Pil KB membuat beberapa wanita merana. Namun, apakah mereka berhenti mengonsumsinya?

Secara online, ketidakpercayaan itu berkembang pesat. Dalam dua makalah terpisah, yang diterbitkan pada tahun 2021 dan 2024, Dr. Bartz menganalisis nada dari posting terkait kontrasepsi di Twitter. Dalam studi pertama, para peneliti menemukan bahwa hampir sepertiga dari posting tentang pil dari tahun 2006 hingga 2019 bersifat negatif. Dalam studi kedua, tim menemukan bahwa salah satu fokus utama dari posting tentang pil adalah efek sampingnya. Analisis lain dari tahun 2023 menemukan bahwa 74 persen sampel video YouTube yang diposting antara 2019 dan 2021 membahas penghentian metode kontrasepsi hormonal karena efek samping.

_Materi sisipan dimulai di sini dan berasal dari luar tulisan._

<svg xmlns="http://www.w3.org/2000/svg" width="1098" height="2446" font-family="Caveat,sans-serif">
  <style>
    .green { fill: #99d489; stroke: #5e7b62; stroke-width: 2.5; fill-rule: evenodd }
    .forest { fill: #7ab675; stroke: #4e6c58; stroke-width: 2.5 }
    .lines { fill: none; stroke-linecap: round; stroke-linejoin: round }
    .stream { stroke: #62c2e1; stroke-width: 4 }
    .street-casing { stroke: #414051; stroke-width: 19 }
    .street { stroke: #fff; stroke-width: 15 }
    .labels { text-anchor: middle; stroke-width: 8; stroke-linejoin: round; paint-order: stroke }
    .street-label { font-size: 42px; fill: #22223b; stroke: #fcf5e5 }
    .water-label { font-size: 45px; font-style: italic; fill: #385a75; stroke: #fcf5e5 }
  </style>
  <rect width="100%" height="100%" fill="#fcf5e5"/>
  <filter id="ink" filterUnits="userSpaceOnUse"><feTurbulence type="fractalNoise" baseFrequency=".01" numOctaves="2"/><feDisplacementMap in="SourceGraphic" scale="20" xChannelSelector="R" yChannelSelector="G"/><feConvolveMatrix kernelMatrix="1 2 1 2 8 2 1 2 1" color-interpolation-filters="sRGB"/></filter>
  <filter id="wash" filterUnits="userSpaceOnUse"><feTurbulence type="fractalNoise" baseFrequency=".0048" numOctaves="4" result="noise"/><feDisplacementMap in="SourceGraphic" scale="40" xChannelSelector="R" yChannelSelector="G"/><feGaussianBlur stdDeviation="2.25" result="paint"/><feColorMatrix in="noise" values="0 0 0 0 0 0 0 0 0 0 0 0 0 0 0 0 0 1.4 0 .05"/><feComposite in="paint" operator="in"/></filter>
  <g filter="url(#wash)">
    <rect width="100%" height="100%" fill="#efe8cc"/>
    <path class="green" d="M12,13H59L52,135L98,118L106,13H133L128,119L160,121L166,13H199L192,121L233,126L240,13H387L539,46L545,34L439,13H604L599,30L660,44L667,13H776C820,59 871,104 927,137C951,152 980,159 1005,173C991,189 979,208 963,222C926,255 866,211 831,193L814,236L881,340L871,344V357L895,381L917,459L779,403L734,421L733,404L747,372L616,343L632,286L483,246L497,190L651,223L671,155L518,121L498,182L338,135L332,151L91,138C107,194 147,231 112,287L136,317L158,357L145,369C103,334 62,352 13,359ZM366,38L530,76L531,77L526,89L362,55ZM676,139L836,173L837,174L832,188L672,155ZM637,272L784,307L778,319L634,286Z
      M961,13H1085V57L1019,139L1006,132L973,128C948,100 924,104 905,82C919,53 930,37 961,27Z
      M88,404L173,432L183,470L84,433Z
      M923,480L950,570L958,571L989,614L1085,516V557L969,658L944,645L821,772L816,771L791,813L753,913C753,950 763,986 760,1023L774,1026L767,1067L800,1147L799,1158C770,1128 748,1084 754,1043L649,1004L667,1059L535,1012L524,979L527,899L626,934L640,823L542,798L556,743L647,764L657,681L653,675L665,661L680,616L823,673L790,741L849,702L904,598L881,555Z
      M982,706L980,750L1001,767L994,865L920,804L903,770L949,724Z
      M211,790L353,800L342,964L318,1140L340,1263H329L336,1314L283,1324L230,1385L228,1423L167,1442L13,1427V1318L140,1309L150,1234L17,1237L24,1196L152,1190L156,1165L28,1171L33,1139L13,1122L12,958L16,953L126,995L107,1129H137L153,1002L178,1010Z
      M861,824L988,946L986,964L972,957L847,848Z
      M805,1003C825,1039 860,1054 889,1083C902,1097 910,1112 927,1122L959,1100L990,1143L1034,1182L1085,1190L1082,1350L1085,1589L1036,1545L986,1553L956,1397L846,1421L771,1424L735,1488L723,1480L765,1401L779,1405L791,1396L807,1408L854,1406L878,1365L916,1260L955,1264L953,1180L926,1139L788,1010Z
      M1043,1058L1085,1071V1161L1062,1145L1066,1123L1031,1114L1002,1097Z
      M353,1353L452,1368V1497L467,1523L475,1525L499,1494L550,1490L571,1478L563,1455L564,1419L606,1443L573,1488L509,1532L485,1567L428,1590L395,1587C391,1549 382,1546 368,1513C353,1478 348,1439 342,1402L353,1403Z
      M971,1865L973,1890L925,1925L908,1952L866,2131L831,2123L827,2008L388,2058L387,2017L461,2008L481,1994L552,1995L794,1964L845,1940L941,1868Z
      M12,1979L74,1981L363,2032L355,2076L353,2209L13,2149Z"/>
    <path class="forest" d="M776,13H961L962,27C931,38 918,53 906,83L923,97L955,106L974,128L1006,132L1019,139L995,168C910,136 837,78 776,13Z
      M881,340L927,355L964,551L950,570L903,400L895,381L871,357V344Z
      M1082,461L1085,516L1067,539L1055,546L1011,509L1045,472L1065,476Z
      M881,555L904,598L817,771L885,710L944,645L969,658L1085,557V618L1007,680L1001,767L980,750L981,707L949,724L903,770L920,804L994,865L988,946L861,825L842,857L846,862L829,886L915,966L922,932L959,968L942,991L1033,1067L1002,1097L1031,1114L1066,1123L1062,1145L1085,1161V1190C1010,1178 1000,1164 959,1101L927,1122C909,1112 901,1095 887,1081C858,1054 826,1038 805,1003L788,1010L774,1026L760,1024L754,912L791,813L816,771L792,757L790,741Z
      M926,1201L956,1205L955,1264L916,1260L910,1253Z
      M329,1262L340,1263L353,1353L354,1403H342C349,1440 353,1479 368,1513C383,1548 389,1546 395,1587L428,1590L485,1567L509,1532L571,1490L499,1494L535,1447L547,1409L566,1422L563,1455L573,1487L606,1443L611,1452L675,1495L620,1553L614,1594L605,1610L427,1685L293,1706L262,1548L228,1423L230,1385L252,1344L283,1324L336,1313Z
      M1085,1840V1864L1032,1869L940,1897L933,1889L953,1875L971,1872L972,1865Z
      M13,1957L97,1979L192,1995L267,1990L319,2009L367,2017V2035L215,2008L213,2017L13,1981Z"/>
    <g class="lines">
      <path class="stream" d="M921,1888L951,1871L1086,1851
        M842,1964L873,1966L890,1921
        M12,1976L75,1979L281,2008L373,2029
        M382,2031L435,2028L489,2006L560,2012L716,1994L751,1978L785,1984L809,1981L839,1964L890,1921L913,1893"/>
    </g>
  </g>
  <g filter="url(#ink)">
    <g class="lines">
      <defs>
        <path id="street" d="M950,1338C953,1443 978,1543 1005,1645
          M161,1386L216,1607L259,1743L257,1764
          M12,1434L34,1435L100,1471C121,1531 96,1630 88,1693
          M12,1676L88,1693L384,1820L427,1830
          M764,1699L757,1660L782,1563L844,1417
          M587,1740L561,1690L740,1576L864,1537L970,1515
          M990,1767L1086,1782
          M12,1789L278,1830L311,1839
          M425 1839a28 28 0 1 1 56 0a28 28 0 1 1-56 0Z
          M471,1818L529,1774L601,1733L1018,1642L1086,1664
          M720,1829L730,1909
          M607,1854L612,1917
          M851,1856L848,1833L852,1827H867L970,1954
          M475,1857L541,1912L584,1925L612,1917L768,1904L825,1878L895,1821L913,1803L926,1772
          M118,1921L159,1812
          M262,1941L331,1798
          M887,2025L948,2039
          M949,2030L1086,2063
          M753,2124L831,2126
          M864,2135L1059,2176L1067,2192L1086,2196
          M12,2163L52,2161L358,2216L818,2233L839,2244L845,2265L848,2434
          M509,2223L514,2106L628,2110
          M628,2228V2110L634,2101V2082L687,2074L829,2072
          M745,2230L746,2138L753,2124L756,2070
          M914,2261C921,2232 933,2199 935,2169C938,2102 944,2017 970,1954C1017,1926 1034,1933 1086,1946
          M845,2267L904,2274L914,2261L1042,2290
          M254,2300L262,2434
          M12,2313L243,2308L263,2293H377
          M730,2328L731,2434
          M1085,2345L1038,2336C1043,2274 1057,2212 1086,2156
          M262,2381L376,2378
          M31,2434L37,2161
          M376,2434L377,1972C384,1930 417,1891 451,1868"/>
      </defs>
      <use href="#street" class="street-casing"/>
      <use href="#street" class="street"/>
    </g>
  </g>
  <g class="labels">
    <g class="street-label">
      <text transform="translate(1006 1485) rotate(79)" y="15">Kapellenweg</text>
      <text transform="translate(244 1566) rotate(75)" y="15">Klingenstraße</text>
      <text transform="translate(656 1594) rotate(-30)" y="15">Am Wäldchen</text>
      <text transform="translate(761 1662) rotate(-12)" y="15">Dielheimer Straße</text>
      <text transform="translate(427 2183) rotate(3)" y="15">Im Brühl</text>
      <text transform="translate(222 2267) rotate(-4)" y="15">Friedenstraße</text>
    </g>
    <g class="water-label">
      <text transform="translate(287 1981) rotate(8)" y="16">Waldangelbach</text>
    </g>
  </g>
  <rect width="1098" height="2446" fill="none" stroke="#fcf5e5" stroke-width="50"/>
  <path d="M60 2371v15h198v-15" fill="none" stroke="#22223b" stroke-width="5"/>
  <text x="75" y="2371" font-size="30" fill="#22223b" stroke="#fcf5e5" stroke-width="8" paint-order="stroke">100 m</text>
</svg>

Namun, efek samping dari pil tidak mengalahkan manfaatnya bagi banyak wanita. Pil seringkali dianggap sebagai titik masuk yang mudah bagi orang yang baru mempertimbangkan kontrasepsi berkelanjutan karena dapat dimulai dan dihentikan kapan saja, daripada memerlukan prosedur yang menyakitkan, kata Dr. Cherise Felix, seorang dokter kandungan dan ahli ginekologi di chapter Planned Parenthood di Florida selatan, timur, dan utara.

Pil juga lebih dari 90 persen efektif dalam mencegah kehamilan, dan dapat digunakan untuk membantu mengelola berbagai kondisi kesehatan, seperti endometriosis dan sindrom ovarium polikistik.

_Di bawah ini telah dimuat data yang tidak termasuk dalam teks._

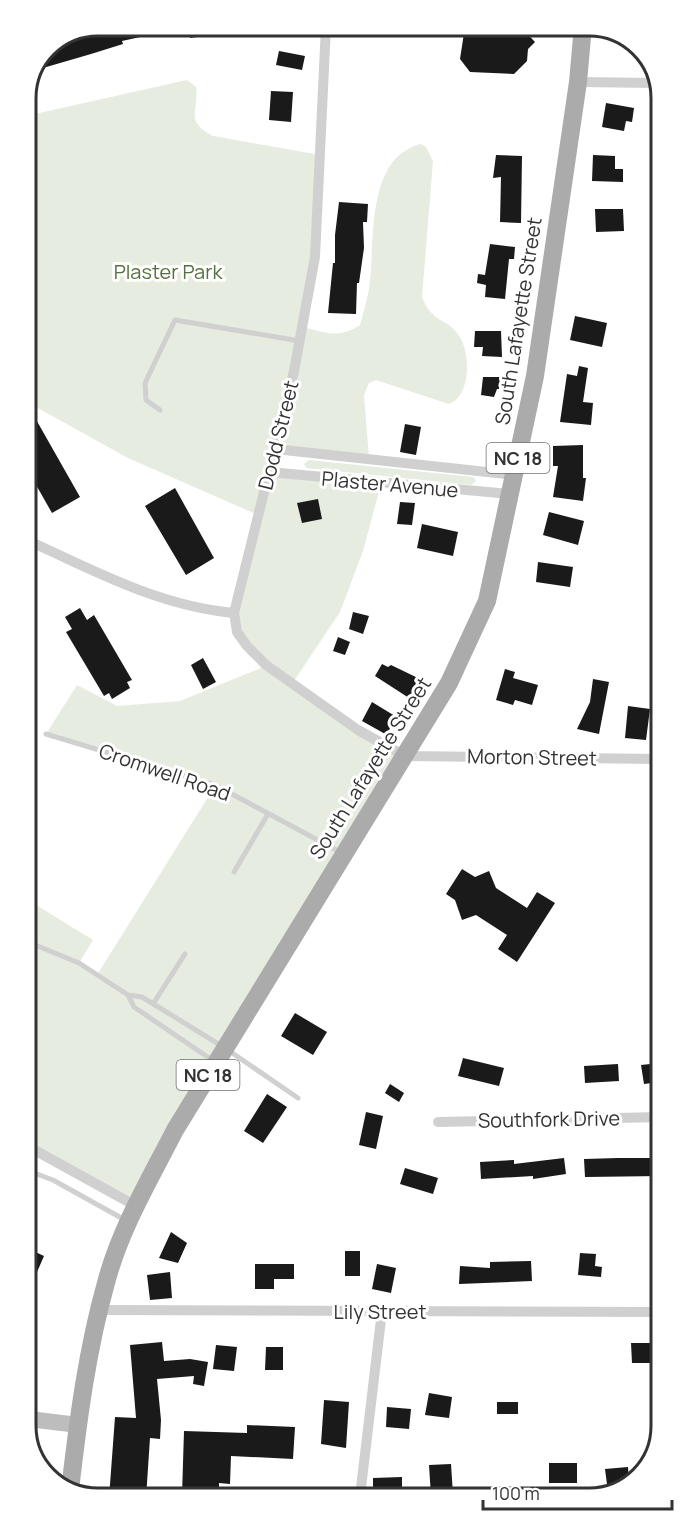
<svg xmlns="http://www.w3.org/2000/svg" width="687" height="1524" font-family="Manrope,sans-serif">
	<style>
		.green { fill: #e6ecdf }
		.building { fill: #1a1a1a }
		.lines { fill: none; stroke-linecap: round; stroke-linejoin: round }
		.lane { stroke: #d0d0d0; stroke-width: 5 }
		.street { stroke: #d0d0d0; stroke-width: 10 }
		.secondary { stroke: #bdbdbd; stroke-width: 16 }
		.primary { stroke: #ababab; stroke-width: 18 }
		.labels { text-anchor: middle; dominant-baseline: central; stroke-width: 6; stroke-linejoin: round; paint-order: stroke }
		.shield { fill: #fff; stroke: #707070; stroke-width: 1.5 }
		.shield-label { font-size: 18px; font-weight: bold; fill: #333 }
		.park-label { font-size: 20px; fill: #56703f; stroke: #fff }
		.street-label { font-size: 20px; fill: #333; stroke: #fff }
		.rim { fill: none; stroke: #333; stroke-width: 3 }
	</style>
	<rect width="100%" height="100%" fill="#fff"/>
	<path class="green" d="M 187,80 L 196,87 C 199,113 184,120 213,136 L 320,155 L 315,257 L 303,327 C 327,333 338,339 360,325 C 363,313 367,301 369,289 C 376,244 364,158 421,144 L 426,147 L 433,161 L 422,297 C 433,324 445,317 457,333 C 471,349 472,396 449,404 L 376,380 L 369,383 L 364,395 L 369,458 L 275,449 L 269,472 L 381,484 L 363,551 L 340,612 L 292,684 L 405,756 L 136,1206 L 29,1147 L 28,900 L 93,940 L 79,963 L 97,975 L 215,786 L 46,734 L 77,685 L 117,706 L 180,701 L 266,666 L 234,622 L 258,515 L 128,458 L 27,402 L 26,116 Z
		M 309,460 L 473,477 L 476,481 L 471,485 L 306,468 L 304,464 Z"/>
	<path class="building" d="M 111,26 L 172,26 L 172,30 L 122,41 L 123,44 L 91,54 L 36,70 L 46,48 L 70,43 L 68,37 L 86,30 L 86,33 Z
		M 189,26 L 211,26 L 212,35 L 190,38 Z
		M 457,26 L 520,26 L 535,42 L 528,49 L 527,61 L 514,74 L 470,72 L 460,59 L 464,33 Z
		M 279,51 L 305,56 L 302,70 L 276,65 Z
		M 271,91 L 293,92 L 291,122 L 269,120 Z
		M 606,103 L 634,108 L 632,122 L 626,121 L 624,131 L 602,127 Z
		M 496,155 L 522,156 L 521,223 L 500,222 L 501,177 L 493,178 Z
		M 593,155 L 615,156 L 615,169 L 623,169 L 623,182 L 592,181 Z
		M 339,202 L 368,204 L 367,222 L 363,222 L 364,248 L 359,283 L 357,283 L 356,314 L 328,313 L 333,263 L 335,263 L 335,235 Z
		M 595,209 L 623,209 L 624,231 L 596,232 Z
		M 490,244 L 515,247 L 514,259 L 509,259 L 505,299 L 485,297 L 486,285 L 477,283 L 478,274 L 485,275 Z
		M 575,316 L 607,323 L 602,347 L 570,340 Z
		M 475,331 L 501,331 L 502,357 L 482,356 L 483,347 L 474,347 Z
		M 579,366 L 588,368 L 583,402 L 593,403 L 591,425 L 560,422 L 567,374 L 577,376 Z
		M 483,377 L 500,377 L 499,389 L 497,389 L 494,397 L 481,395 Z
		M 34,416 L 80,497 L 52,513 L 27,469 L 27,420 Z
		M 405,424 L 421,427 L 416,455 L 400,452 Z
		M 583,445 L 583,478 L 586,478 L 583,501 L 553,497 L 558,466 L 553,466 L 553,446 Z
		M 175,488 L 214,558 L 186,575 L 145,506 Z
		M 318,499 L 322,519 L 302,523 L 297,503 Z
		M 400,502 L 415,503 L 412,525 L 397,524 Z
		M 549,512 L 584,521 L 578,545 L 543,535 Z
		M 422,524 L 458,532 L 453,556 L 417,548 Z
		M 538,562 L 573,567 L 570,587 L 536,582 Z
		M 80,608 L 87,620 L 94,615 L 132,680 L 127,682 L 130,688 L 112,699 L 109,693 L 104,696 L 66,632 L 72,629 L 65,617 Z
		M 353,612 L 369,616 L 363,634 L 349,629 Z
		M 338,637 L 350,642 L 345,655 L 333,651 Z
		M 203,658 L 216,682 L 203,689 L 191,665 Z
		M 382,664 L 388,667 L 391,665 L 420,679 L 409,698 L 375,676 Z
		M 505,669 L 515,672 L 513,678 L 538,685 L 532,705 L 515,700 L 513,705 L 496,700 Z
		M 593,679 L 609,682 L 599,734 L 577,729 L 590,702 Z
		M 372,702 L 395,716 L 387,735 L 362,721 Z
		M 628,706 L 650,709 L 646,740 L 625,738 Z
		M 462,869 L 475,877 L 489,871 L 496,888 L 527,908 L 537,892 L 555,903 L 517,962 L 498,949 L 507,935 L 476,915 L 462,920 L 455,900 L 446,894 Z
		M 295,1013 L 327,1032 L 313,1055 L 281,1036 Z
		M 463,1058 L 504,1068 L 499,1086 L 458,1076 Z
		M 660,1063 L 660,1082 L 644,1084 L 641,1065 Z
		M 618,1064 L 619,1081 L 585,1083 L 584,1066 Z
		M 390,1084 L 404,1093 L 399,1102 L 385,1093 Z
		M 267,1094 L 287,1107 L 263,1143 L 244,1131 Z
		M 366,1112 L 383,1116 L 376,1149 L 359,1145 Z
		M 564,1158 L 566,1174 L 533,1179 L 533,1176 L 481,1179 L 480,1162 L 514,1160 L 514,1164 Z
		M 618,1158 L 661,1158 L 661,1176 L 585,1177 L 584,1159 Z
		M 405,1168 L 438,1178 L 433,1194 L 400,1184 Z
		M 171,1232 L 187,1243 L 178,1263 L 159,1258 Z
		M 29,1249 L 44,1256 L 37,1272 L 29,1268 Z
		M 345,1251 L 360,1251 L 360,1276 L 345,1276 Z
		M 580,1253 L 596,1254 L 595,1266 L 602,1267 L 601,1277 L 578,1275 Z
		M 531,1261 L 532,1281 L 459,1284 L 460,1266 L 490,1268 L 490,1262 Z
		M 255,1264 L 294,1264 L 294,1279 L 274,1279 L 274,1289 L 255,1289 Z
		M 377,1264 L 396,1268 L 391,1293 L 372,1289 Z
		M 170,1272 L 172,1298 L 150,1300 L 147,1275 Z
		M 162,1342 L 164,1361 L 190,1359 L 208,1362 L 204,1386 L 193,1384 L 194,1376 L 157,1379 L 161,1420 L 160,1439 L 150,1438 L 146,1498 L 109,1498 L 115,1417 L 136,1418 L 130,1345 Z
		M 631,1343 L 650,1343 L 650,1363 L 632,1363 Z
		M 216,1345 L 237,1347 L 234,1371 L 213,1369 Z
		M 266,1347 L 283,1347 L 283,1370 L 265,1370 Z
		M 429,1393 L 452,1397 L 449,1418 L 425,1415 Z
		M 324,1400 L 349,1402 L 346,1448 L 321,1444 Z
		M 497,1402 L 518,1402 L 518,1414 L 497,1414 Z
		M 387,1407 L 411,1409 L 409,1429 L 386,1427 Z
		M 247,1425 L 295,1427 L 293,1459 L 231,1456 L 230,1484 L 219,1483 L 219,1496 L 182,1495 L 184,1431 L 247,1433 Z
		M 549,1463 L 577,1463 L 577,1483 L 549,1483 Z
		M 451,1464 L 453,1495 L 431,1496 L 429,1465 Z
		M 628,1467 L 629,1482 L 618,1490 L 608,1492 L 605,1469 Z
		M 402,1477 L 402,1493 L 373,1494 L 373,1478 Z"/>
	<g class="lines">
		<path class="lane" d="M 160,410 L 146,400 L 145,383 L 175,320 L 300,341
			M 46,734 L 215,785 L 342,853
			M 234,872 L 268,814
			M 28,942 L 79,963 L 128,995
			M 153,1004 L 185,954
			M 212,1060 L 134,1007 L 128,995 L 142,997 L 225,1048 L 298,1098
			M 29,1171 L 53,1180 L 125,1220"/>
		<path class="street" d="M 326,26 L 315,257 L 294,371 L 234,613 L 237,632 L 247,646 L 266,665 L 358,730 L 405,756 L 660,759
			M 578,82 L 658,83
			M 275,449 L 515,475
			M 269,472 L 511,494
			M 27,540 C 94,571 159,606 234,613
			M 438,1122 L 661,1117
			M 29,1147 L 136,1206
			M 100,1310 L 661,1312
			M 360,1496 L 382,1311"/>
		<path class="secondary" d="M 29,1419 L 78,1425"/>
		<path class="primary" d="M 70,1490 C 78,1421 87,1350 106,1283 C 120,1229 150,1179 175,1130 L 449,683 L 487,601 L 535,376 L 578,82 L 583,26"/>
	</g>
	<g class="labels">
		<g class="shield">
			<rect x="486.5" y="443" width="63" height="30" rx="4.5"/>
			<rect x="176.5" y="1060" width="63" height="30" rx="4.5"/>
		</g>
		<g class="shield-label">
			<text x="518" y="458">NC 18</text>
			<text x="208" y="1075">NC 18</text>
		</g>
		<g class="park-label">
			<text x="168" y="271">Plaster Park</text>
		</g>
		<g class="street-label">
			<text transform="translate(518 321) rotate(-81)">South Lafayette Street</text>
			<text transform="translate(278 435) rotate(-76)">Dodd Street</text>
			<text transform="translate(390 484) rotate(5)">Plaster Avenue</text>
			<text transform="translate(532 757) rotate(1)">Morton Street</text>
			<text transform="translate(370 768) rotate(-58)">South Lafayette Street</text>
			<text transform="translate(165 772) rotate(19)">Cromwell Road</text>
			<text transform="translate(549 1119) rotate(-1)">Southfork Drive</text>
			<text x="380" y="1311">Lily Street</text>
		</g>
	</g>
	<path d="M0 0H687V1524H0ZM98 36H589A62 62 0 0 1 651 98V1426A62 62 0 0 1 589 1488H98A62 62 0 0 1 36 1426V98A62 62 0 0 1 98 36Z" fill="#fff" fill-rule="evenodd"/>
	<path class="rim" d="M98 36H589A62 62 0 0 1 651 98V1426A62 62 0 0 1 589 1488H98A62 62 0 0 1 36 1426V98A62 62 0 0 1 98 36Z"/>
	<path d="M483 1500v9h189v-9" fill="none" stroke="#333333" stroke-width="3"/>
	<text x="492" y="1500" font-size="18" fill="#333333" stroke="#ffffff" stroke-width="4.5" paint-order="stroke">100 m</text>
</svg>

Analisis dari Trilliant juga menunjukkan bahwa mungkin wanita tidak mudah terombang-ambing oleh apa yang mereka lihat secara online, kata Dr. Felix, yang meninjau temuan tersebut tetapi tidak terlibat dalam analisis. Jika ada yang, mereka malah berdiskusi dengan dokter mereka untuk membuat keputusan yang lebih berinformasi. “Tidak satupun pasien saya memulai percakapan dengan ‘Saya berhenti menggunakan kontrasepsi saya karena saya melihat ini di TikTok’,” Dr. Felix mengatakan. “Tapi saya bisa memberi tahu Anda bahwa selama karier saya, saya memiliki diskusi yang lebih berkualitas dengan pasien-pasien saya.”

Sembilan negara bagian dengan hukum aborsi paling ketat memiliki pertumbuhan resep pil yang lebih besar dari rata-rata.

Sumber: Trilliant Health

Beberapa ahli juga menunjuk pada hukum aborsi yang semakin ketat sebagai alasan keberlanjutan pil. Analisis Trilliant menemukan bahwa sembilan negara bagian dengan hukum aborsi paling ketat melihat pertumbuhan resep yang lebih besar dari rata-rata. Misalnya, di Alabama, di mana aborsi benar-benar dilarang dengan sedikit pengecualian, dan di South Carolina, yang membatasi aborsi setelah enam minggu, resep meningkat hampir 5 persen antara 2018 dan 2023, dibandingkan dengan kenaikan secara nasional sebesar 3 persen dalam rentang waktu yang sama.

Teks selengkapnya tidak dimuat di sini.